Myszka zamyśliła się. Myśli krążyły tym razem z szybkością tak zawrotną, że aż jej się zawróciło w głowie.

– Mają Początek, nie będą mieć Końca, lecz mogą mieć Środek – oznajmiła. – Ale najpierw muszą nauczyć się uśmiechu. Posiadają nieśmiertelność i nie umieją się z niej cieszyć?

– Nie wiem, czy jessst z czego – mruknął Wąż, ale lak cicho, że usłyszała go tylko Myszka. Udała, że nie słyszy, i mówiła dalej: – Musicie się uśmiechać! Uśmiechnij się do Adama, Ewo…

– Uśmiechnij? – spytała z niezrozumieniem Kobieta.

– Ooo, tak, widzisz? – i Myszka rozchyliła usta,:i ponieważ rozbawił ją zdziwiony wyraz twarzy nowych znajomych, zaczęła się głośno śmiać. Ewa i Adam próbowali ją naśladować. Początkowo czynili to nieudolnie, ale po chwili zaczęli wydawać z siebie dźwięki, które przypominały śmiech. Im dłużej to trwało, tym śmiech stawał się prawdziwszy, jakby Kobieta i Mężczyzna zarażali się nim od Myszki i od siebie nawzajem.

– Prawie dobrze – orzekła Myszka z zadowoleniem.

– Do czego potrzebny jest śmiech? – spytała Ewa, wciąż chichocząc.

Myszka zamyśliła się. Mama nie uśmiechała się zbyt często, a jednak od jej uśmiechu robiło się jaśniej, i to zarówno w miejscu, gdzie przebywały, jak i we wnętrzu Myszki. Tata nigdy się nie uśmiechał – i gdy się pojawiał, zachmurzony, dziewczynka miała uczucie, że sufit w holu obniża się i zsuwa ku jej głowie, a ściany zbiegają się wokół i zamykają jak niebezpieczna pułapka.
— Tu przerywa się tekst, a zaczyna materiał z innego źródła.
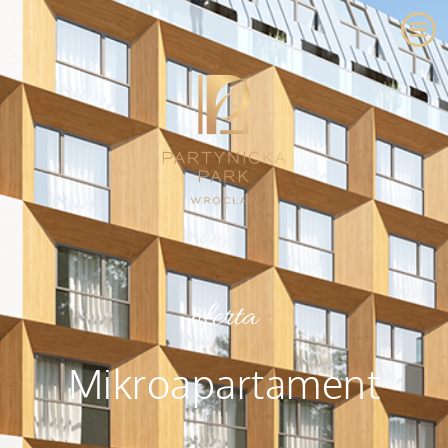
oferta
Mikroapartament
– Śmiech oświetla życie. Jest jak lampa – odparła. – Bez niego jest ciemno, duszno i ciasno, nawet wówczas, gdy świeci słońce. Dlatego tam, na dole, tak często panuje mrok.

– Chciałabym zobaczyć mrok – powiedziała tęsknie Ewa i rozejrzała się po rozsłonecznionym Ogrodzie. Dopiero teraz Myszka zauważyła, że nie ma tu cienia. Nie dają go ani drzewa, ani ludzie. Nawet Wąż nie dawał cienia. “Słońce bez cienia jest mniej słoneczne”, uświadomiła sobie ze zdziwieniem.

Adam wskazał liść figowca i spytał:

– Czy tam, skąd przychodzisz, kobiety i mężczyźni mają coś pod nimi?

– Ooo, tak. I chyba coś ważnego. Dlatego przykrywają to ubraniami – odparła dziewczynka.

– Skoro to takie ważne, to czemu przykrywają? – zdziwił się Adam.

Myszkę zaskoczyła jego uwaga. Przykrywanie zajmowało ludziom na dole bardzo wiele czasu. A zarazem to, co przykryte, budziło większą ciekawość. Nagość Adama i Ewy była monotonna.